Set problem ▸
Turn the lines of all the items below into one numbered list, leaving out any blank lines.

Given information ▸
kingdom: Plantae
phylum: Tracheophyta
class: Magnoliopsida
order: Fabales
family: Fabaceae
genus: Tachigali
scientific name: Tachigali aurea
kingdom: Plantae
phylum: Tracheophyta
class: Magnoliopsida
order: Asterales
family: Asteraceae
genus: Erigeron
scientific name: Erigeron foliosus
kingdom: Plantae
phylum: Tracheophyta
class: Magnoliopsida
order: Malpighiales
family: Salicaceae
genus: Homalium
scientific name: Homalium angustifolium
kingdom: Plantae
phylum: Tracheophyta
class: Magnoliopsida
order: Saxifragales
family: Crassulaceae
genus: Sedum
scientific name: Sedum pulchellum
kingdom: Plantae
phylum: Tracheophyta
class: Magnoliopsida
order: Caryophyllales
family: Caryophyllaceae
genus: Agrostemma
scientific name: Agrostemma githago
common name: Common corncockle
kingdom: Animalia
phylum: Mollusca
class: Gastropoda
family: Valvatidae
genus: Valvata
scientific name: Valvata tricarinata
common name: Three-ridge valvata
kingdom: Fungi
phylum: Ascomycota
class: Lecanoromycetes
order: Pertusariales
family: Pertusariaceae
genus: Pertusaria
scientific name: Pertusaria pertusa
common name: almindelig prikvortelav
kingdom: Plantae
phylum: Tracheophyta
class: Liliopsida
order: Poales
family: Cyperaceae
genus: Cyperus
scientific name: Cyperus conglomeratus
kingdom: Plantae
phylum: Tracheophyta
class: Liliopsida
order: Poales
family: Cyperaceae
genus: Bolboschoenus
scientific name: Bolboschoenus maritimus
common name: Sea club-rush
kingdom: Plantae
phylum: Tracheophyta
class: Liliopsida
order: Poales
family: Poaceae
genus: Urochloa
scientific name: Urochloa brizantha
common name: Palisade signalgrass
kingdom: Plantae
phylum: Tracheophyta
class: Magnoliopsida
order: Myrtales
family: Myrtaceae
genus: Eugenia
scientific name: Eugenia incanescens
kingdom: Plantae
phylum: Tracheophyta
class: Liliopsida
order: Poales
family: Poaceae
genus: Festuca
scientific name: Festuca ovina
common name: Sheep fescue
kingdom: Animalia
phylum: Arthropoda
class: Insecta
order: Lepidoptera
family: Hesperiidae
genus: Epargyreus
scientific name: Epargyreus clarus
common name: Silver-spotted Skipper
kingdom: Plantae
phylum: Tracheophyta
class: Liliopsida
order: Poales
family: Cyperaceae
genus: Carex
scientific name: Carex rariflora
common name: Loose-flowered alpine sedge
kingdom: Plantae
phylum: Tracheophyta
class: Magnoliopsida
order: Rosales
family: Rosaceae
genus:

Right answer ▸
1. kingdom: Plantae
2. phylum: Tracheophyta
3. class: Magnoliopsida
4. order: Fabales
5. family: Fabaceae
6. genus: Tachigali
7. scientific name: Tachigali aurea
8. kingdom: Plantae
9. phylum: Tracheophyta
10. class: Magnoliopsida
11. order: Asterales
12. family: Asteraceae
13. genus: Erigeron
14. scientific name: Erigeron foliosus
15. kingdom: Plantae
16. phylum: Tracheophyta
17. class: Magnoliopsida
18. order: Malpighiales
19. family: Salicaceae
20. genus: Homalium
21. scientific name: Homalium angustifolium
22. kingdom: Plantae
23. phylum: Tracheophyta
24. class: Magnoliopsida
25. order: Saxifragales
26. family: Crassulaceae
27. genus: Sedum
28. scientific name: Sedum pulchellum
29. kingdom: Plantae
30. phylum: Tracheophyta
31. class: Magnoliopsida
32. order: Caryophyllales
33. family: Caryophyllaceae
34. genus: Agrostemma
35. scientific name: Agrostemma githago
36. common name: Common corncockle
37. kingdom: Animalia
38. phylum: Mollusca
39. class: Gastropoda
40. family: Valvatidae
41. genus: Valvata
42. scientific name: Valvata tricarinata
43. common name: Three-ridge valvata
44. kingdom: Fungi
45. phylum: Ascomycota
46. class: Lecanoromycetes
47. order: Pertusariales
48. family: Pertusariaceae
49. genus: Pertusaria
50. scientific name: Pertusaria pertusa
51. common name: almindelig prikvortelav
52. kingdom: Plantae
53. phylum: Tracheophyta
54. class: Liliopsida
55. order: Poales
56. family: Cyperaceae
57. genus: Cyperus
58. scientific name: Cyperus conglomeratus
59. kingdom: Plantae
60. phylum: Tracheophyta
61. class: Liliopsida
62. order: Poales
63. family: Cyperaceae
64. genus: Bolboschoenus
65. scientific name: Bolboschoenus maritimus
66. common name: Sea club-rush
67. kingdom: Plantae
68. phylum: Tracheophyta
69. class: Liliopsida
70. order: Poales
71. family: Poaceae
72. genus: Urochloa
73. scientific name: Urochloa brizantha
74. common name: Palisade signalgrass
75. kingdom: Plantae
76. phylum: Tracheophyta
77. class: Magnoliopsida
78. order: Myrtales
79. family: Myrtaceae
80. genus: Eugenia
81. scientific name: Eugenia incanescens
82. kingdom: Plantae
83. phylum: Tracheophyta
84. class: Liliopsida
85. order: Poales
86. family: Poaceae
87. genus: Festuca
88. scientific name: Festuca ovina
89. common name: Sheep fescue
90. kingdom: Animalia
91. phylum: Arthropoda
92. class: Insecta
93. order: Lepidoptera
94. family: Hesperiidae
95. genus: Epargyreus
96. scientific name: Epargyreus clarus
97. common name: Silver-spotted Skipper
98. kingdom: Plantae
99. phylum: Tracheophyta
100. class: Liliopsida
101. order: Poales
102. family: Cyperaceae
103. genus: Carex
104. scientific name: Carex rariflora
105. common name: Loose-flowered alpine sedge
106. kingdom: Plantae
107. phylum: Tracheophyta
108. class: Magnoliopsida
109. order: Rosales
110. family: Rosaceae
111. genus:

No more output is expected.